A Câmara Municipal de Uberlândia analisa um projeto que amplia a proteção às pessoas com deficiência em atendimentos de saúde na cidade. A proposta prevê o direito de serem acompanhadas pelo pai, pela mãe, por ambos ou por responsáveis legais durante todo o período de consultas, exames, internações e demais procedimentos realizados em unidades públicas ou privadas.
O texto é o Projeto de Lei Ordinária nº 684/2025, de autoria do vereador Sargento Ednaldo. Pela redação apresentada, a medida seria incorporada ao Código Municipal de Saúde de Uberlândia e garantiria esse acompanhamento independentemente de notificação prévia.
Na justificativa, o autor argumenta que a presença de familiares ou responsáveis ajuda a assegurar acolhimento, segurança e melhor compreensão das orientações médicas, além de reforçar a tomada de decisões informadas durante o atendimento.
O que diz o projeto
A proposta acrescenta um novo dispositivo ao artigo 194 da Lei nº 10.715, de 2011, para estabelecer que, nos casos de consultas, exames, internações ou procedimentos em unidades de saúde públicas ou privadas, a pessoa com deficiência poderá permanecer acompanhada durante todo o atendimento.
Na prática, o projeto tenta transformar em regra local um atendimento mais humanizado para um público que muitas vezes enfrenta barreiras extras no sistema de saúde. O texto também mira uma lacuna de regulamentação específica no âmbito municipal.
Tramitação na Câmara
A pauta da sessão desta quarta-feira (9) mostra que o projeto entrou na ordem do dia para ser considerado objeto de deliberação e encaminhado à Comissão de Legislação, Justiça e Redação.
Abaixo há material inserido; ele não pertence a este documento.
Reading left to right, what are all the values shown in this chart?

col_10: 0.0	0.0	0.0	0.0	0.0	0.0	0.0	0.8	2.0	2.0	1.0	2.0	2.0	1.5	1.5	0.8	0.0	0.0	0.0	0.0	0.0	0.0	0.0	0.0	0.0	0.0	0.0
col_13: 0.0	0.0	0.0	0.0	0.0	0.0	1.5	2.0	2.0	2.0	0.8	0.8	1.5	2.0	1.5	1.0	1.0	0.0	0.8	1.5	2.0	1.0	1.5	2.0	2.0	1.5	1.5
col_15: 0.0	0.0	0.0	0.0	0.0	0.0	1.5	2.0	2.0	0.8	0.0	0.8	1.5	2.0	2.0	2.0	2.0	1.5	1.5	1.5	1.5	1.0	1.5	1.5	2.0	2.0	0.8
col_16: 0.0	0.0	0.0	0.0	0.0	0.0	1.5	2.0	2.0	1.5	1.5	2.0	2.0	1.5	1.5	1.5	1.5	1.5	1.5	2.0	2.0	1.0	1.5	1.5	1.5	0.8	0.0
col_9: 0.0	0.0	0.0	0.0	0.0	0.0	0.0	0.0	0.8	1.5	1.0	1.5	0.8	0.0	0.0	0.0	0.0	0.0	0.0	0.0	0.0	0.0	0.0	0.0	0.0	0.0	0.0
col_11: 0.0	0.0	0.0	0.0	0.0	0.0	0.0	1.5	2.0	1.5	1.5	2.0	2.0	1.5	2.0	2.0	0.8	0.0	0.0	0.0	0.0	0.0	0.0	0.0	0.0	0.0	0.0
O texto aparece com Substitutivo nº 1, o que indica que a matéria já passou por ajuste de redação ou conteúdo antes de seguir seu curso legislativo.
O tema costuma reunir baixa resistência política no plenário, porque trata de garantia de direito e acessibilidade. Ainda assim, a tramitação pode revelar ajustes técnicos, principalmente para compatibilizar a proposta com normas já existentes e com a rotina das unidades de saúde.
Bastidor político
Projetos com apelo social e foco em direitos costumam ter boa aceitação pública e ajudam a reforçar a imagem de atuação prática dos vereadores em áreas sensíveis, como saúde e inclusão. No caso de Uberlândia a discussão também toca um ponto delicado: o quanto o município consegue transformar princípios de acessibilidade em regras claras de atendimento.
Mais do que o mérito político, a proposta coloca em debate uma cobrança recorrente de famílias que enfrentam dificuldade para garantir acompanhamento constante em ambientes hospitalares e ambulatoriais.